Cohen, Geoff McHarg at the University of Iowa, and their colleagues designed the imager using two heavily modified sensors, one looking down and one looking forward. The imager gathers light across the visible and near-IR spectrum from its perch aboard the ISS. The team developed a feature-finding algorithm that identifies probable lightning events in the raw data that’s been processed into images with meter-scale resolution.

To confirm the presence of lightning in data from January 2022 to August 2023, the researchers compared suspected strikes to ones detected by the ground-based radiofrequency sensors of the Global Lightning Detection Network (GLD360). They found that every time the GLD360 recorded a lightning flash, Falcon Neuro recorded a significant increase in clusters of events happening at the same time and place. Moreover, the instrument routinely detected multiple lightning flashes in the same cloud within brief periods of time measuring just tens-of-milliseconds. At the same time, the GLD360 recorded only a single flash—indicating that Falcon Neuro was capturing detailed features of lightning progression that were out of view of its ground-based counterpart. And these high-speed recordings—equivalent to 500 to 1000 frames per second—only generated 3 to 4 megabits per second of data. That’s not something that’s possible from small satellites with any other sensor right now.

Chmielewski says that this first in-orbit test is “exciting.” Meanwhile, Goodman points out that space-based sensors are best for detecting in-cloud lightning and ground-based ones for detecting cloud-to-ground. Ultimately, global lightning monitoring will benefit from a combination of instruments and approaches, with each filling a different gap.

Cohen adds that the demo uses camera components from the 1990s, meaning focal plane arrays that are “a postage stamp compared to what we’ll send up next year.” He’s working on future versions for making high-speed lightning recordings in different wavelength bands. Goodman looks forward to that: “The UV tends to be less bright, so we don’t use it so much.
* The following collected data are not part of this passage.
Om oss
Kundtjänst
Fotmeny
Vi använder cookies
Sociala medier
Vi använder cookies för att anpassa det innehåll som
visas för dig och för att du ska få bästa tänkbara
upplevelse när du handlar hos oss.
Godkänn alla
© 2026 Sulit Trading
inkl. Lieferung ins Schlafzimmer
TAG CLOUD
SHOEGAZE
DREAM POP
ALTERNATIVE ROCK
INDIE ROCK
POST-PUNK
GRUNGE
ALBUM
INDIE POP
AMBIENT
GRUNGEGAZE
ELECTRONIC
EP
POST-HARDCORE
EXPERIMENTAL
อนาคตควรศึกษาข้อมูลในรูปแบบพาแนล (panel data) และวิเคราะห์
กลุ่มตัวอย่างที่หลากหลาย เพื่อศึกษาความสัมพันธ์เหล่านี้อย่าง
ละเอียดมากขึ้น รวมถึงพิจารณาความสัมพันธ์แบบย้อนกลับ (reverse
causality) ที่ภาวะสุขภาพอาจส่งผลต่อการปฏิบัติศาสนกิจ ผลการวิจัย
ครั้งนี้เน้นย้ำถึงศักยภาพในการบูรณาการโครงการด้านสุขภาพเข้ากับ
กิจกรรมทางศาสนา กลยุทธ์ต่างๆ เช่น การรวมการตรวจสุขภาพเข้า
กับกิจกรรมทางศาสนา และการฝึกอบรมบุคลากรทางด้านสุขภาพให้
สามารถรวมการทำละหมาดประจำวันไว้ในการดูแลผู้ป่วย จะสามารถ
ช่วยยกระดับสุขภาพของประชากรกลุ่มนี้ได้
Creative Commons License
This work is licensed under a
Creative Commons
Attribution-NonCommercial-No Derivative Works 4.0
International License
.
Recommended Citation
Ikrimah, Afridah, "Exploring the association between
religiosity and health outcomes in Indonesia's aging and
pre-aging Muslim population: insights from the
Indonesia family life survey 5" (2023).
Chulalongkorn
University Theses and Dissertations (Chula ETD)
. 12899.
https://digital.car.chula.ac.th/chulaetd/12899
But people want to know what these other spectral emission lines look like,” he says.

Still, comparison to higher-resolution lightning arrays at optical wavelengths is imperative. If it continues to perform well, it’s a great proof-of-concept for other platforms. “Imagine flying it on research planes above storms,” Chmielewski says. Cohen is exploring high-altitude balloons for this purpose, and for monitoring bush fires. “Space is the perfect application of neuromorphic sensors,” he says.